We examine five specific conditions from the populations available in Table 1 below. We will be studying adult asthma, childhood asthma, COPD, MI, and DVT. Childhood asthma will be defined as self-report of a doctor's diagnosis with confirmation of a doctor's diagnosis by a medical record or current wheezing symptoms and a doctor's diagnosis within the past year. Adult asthma will be defined as self-report of a doctor's diagnosis with chart confirmation and/or current wheezing or asthma medication within the past year. COPD will be defined as self-report of a doctor's diagnosis or FEV1 % predicted <70% predicted on two successive yearly spirometric examinations. Myocardial infarction will be defined by the DWO criteria of classic symptoms plus enzyme or EKG changes consistent with myocardial infarction. All myocardial infarctions are chart confirmed. Deep venous thrombosis will be confirmed by physician diagnosis of deep venous thrombosis with the presence of a positive venogram and impedence plethysmography or ultrasound.
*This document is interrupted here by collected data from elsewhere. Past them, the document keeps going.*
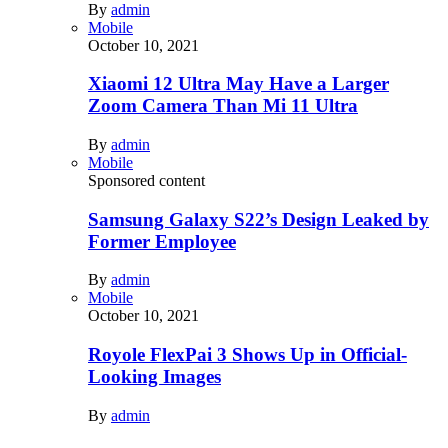
By
admin
Mobile
October 10, 2021
Xiaomi 12 Ultra May Have a Larger
Zoom Camera Than Mi 11 Ultra
By
admin
Mobile
Sponsored content
Samsung Galaxy S22’s Design Leaked by
Former Employee
By
admin
Mobile
October 10, 2021
Royole FlexPai 3 Shows Up in Official-
Looking Images
By
admin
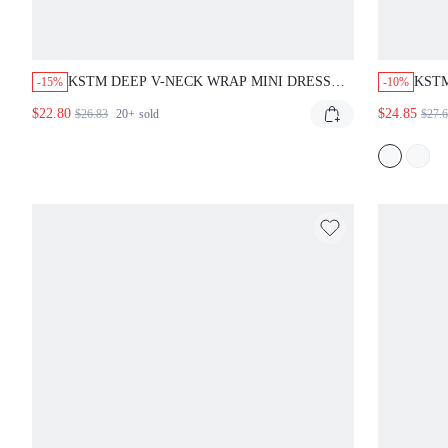
KSTM DEEP V-NECK WRAP MINI DRESS
KSTM
-15%
-10%
WITH FLUTTER KIMONO SLEEVES
DRES
$22.80
$24.85
$26.83
20+
sold
$27.
BELTED WAIST LINEN FEEL AUTUMN
BEL
VACATION STYLE DUSTY BLUE ELEGANT
HOL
While intermediate phenotypes are available for many of our studies, all studies have stable, consistent diagnoses that will allow pooling of results across studies and there is no intent to use intermediate phenotypes for anything more than diagnostic validation and confirmation for this PGA.
Seventy cases from each available ethnic group (Hispanics, non-Hispanic White, and African American) and from each of the these lung diseases under study (childhood asthma, adult asthma, COPD), with only one ethnic group (non-Hispanic) for myocardial infarction (MI) and deep venous thrombosis (DVT) will be obtained from the available populations (Table 2). Sufficient subjects are available for 8 of the 11 possible cells, from our populations (Table 2). A group of 140 controls without the disease are available for each of the 8 cells for which cases are available. Based on the above description, a total of 1680 individuals will be genotyped for each of the newly discovered polymorphisms.
CASE AND CONTROL SELECTION FOR ASSOCIATION STUDIES
TES = Tucson Epidemiologic Study
The meaning of race in PhAT Data
For the purposes of the data presented here race refers to the self designation of a racial or ethnic group by the respondent in the above named studies and cell lines. The investigators realize that there are more specific designations for each of the ethnic groups reported here and that these self designations may be inaccurate and/or misleading and should only be used for hypothesis generation purposes. It is a well known genetic fact that genetic variation within self designated ethnic groups is greater than between ethnic groups and these data should not and indeed cannot be used to generalize to a whole race. It is also recognized that race or ethnic groups are social constructs that may (or may not) be a proxy variable for variation in SNP presence or allele frequency. At best, they may offer a clue as to what might be found in a larger outbred population in the US.